A Social Security number is as bad as it gets in terms of identity theft, but a scammer can do damage with your driver's license too. An imposter can give your license number at a traffic stop, making you liable for the violation. If the ticket goes unpaid long enough, a judge could wind up issuing a bench warrant for your arrest.
Hackers could also use your driver's license to create a synthetic identity. Synthetic identities combine real stolen data from several sources with fake information (your driver's license, say, plus someone else's Social Security number, plus a made-up name or birthdate) and synthetic identity theft occurs when someone uses that persona to commit fraud. Synthetic ID theft is harder to spot than boilerplate identity theft, given it doesn't match anyone's exact credentials.
How to know if your driver's license was stolen during the Equifax hack
How did the identity thieves get access to driver's license data anyway? Well, if you ever disputed your credit report information through Equifax, you may have been asked for your driver's license information to verify your identity. And, as previously disclosed, hackers obtained dispute documents with personal identifying information during the breach.
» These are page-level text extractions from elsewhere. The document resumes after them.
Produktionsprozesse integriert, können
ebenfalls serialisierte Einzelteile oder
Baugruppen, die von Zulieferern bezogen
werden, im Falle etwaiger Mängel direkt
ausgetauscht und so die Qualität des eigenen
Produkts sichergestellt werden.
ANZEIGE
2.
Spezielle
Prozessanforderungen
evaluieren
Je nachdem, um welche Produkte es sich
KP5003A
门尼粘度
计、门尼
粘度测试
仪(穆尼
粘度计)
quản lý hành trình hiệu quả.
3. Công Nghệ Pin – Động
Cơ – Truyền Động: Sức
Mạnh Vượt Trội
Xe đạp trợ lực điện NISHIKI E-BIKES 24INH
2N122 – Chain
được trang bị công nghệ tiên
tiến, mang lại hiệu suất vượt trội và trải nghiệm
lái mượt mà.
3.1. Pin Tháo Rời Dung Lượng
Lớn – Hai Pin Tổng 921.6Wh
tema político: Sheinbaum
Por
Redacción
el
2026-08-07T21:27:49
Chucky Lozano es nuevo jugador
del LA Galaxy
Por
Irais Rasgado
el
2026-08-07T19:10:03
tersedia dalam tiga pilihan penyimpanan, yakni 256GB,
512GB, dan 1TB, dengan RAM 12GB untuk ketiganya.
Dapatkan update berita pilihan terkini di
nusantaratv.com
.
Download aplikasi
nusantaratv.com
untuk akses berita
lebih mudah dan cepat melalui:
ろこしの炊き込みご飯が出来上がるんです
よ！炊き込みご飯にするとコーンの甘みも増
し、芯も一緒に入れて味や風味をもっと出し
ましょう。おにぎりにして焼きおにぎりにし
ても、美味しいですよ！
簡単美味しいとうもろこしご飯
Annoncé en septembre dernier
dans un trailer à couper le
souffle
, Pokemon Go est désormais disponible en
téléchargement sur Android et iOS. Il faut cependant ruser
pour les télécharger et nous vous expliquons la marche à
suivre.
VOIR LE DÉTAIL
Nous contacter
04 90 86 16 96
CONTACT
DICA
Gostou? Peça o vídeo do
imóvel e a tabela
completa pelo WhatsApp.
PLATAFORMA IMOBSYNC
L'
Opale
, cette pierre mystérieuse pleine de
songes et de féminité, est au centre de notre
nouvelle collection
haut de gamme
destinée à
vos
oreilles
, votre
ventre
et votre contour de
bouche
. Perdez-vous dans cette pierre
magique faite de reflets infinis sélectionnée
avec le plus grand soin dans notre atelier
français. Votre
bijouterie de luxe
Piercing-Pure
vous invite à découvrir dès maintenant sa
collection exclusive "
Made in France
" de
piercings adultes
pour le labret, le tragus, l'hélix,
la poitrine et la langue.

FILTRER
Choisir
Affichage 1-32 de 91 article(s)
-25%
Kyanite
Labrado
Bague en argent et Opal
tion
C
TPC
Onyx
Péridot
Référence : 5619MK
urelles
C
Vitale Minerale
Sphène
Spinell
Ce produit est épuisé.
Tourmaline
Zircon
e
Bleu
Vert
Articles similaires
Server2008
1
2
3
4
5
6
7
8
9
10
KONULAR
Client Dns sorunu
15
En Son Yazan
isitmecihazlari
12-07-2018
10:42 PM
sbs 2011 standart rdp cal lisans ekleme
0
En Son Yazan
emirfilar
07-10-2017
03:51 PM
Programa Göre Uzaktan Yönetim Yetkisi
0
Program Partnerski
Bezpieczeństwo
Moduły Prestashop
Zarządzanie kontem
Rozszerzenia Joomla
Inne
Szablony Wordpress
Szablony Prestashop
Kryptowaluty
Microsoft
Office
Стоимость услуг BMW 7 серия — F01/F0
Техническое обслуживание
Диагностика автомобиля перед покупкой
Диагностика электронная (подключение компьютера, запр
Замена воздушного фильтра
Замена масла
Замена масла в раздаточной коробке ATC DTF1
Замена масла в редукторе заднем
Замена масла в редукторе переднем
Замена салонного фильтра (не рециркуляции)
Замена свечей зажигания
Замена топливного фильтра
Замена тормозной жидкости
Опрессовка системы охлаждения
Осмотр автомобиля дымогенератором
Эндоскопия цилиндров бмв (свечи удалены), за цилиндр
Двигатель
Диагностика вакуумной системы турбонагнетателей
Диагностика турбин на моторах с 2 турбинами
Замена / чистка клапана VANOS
You can't know for sure if your driver's license was among the 10.9 million that were exposed. (Equifax's breach website lets you know if you were potentially affected but it doesn't list the information on you that might have been pilfered.) But, if you ever filed a dispute with the credit bureau and/or gave them your driver's license number, you should probably change those digits. Which means you probably need to go to the DMV. It's really the only way to make sure your information stays safe going forward.
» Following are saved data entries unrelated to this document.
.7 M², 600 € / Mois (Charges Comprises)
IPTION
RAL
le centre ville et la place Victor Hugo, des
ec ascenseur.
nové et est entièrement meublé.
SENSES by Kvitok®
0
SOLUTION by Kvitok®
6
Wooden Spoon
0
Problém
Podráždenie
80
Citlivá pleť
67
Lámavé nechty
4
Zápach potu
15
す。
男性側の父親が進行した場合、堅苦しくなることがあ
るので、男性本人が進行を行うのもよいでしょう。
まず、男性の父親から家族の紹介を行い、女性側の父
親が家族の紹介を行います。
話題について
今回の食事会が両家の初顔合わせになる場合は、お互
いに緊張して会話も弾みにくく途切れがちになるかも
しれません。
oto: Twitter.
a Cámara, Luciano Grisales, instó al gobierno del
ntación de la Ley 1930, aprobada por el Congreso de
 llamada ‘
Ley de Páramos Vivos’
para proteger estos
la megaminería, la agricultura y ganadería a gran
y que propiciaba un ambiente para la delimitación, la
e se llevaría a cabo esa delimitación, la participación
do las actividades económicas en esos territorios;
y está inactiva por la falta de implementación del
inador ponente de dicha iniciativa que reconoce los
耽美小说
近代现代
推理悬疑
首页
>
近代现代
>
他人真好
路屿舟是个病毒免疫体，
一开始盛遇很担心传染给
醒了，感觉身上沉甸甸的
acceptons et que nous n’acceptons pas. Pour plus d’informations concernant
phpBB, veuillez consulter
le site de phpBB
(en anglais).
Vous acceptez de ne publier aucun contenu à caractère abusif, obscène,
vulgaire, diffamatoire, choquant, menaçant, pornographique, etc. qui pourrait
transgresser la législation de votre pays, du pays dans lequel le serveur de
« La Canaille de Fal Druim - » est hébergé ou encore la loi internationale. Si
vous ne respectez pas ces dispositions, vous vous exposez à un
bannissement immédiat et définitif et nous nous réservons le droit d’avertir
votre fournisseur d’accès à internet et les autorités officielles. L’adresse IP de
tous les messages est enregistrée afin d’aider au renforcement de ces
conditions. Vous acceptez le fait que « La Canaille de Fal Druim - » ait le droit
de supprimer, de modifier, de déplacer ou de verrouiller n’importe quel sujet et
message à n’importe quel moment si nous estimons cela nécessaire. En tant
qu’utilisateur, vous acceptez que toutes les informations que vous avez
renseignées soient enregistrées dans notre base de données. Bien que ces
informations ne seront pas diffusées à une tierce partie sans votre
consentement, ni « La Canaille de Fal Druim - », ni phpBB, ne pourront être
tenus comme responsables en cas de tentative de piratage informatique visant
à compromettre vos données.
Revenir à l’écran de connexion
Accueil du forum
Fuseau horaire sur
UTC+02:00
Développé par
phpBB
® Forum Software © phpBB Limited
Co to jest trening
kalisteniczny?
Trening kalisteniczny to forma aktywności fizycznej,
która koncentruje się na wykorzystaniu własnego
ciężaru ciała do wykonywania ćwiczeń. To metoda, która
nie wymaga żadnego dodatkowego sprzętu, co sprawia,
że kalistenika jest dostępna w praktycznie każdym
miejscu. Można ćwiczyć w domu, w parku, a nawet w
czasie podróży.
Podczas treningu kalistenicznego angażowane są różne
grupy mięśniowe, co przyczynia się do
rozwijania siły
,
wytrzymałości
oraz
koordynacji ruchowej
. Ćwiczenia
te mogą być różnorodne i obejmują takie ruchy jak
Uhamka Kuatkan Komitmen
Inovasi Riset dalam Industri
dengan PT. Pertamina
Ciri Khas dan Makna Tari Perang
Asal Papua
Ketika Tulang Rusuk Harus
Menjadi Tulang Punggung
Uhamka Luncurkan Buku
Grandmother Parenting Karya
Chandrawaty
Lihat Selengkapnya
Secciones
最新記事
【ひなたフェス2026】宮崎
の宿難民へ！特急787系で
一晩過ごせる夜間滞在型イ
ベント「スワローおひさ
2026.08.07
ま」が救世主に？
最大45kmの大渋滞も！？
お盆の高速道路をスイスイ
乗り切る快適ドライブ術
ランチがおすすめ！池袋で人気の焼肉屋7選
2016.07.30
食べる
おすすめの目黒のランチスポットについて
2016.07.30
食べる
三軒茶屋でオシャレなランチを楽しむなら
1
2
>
You may want to also consider a credit freeze. A credit freeze blocks third-parties from checking your credit and keeps hackers from opening fake accounts in your name. Of course, if you want to really prevent any fraudulent activity, you'll probably want to pay for credit freezes at the other major credit bureaus TransUnion and Experian, too. (That's because a third-party could use any of the big three to check your credit, so just freezing your Equifax file leaves you exposed.)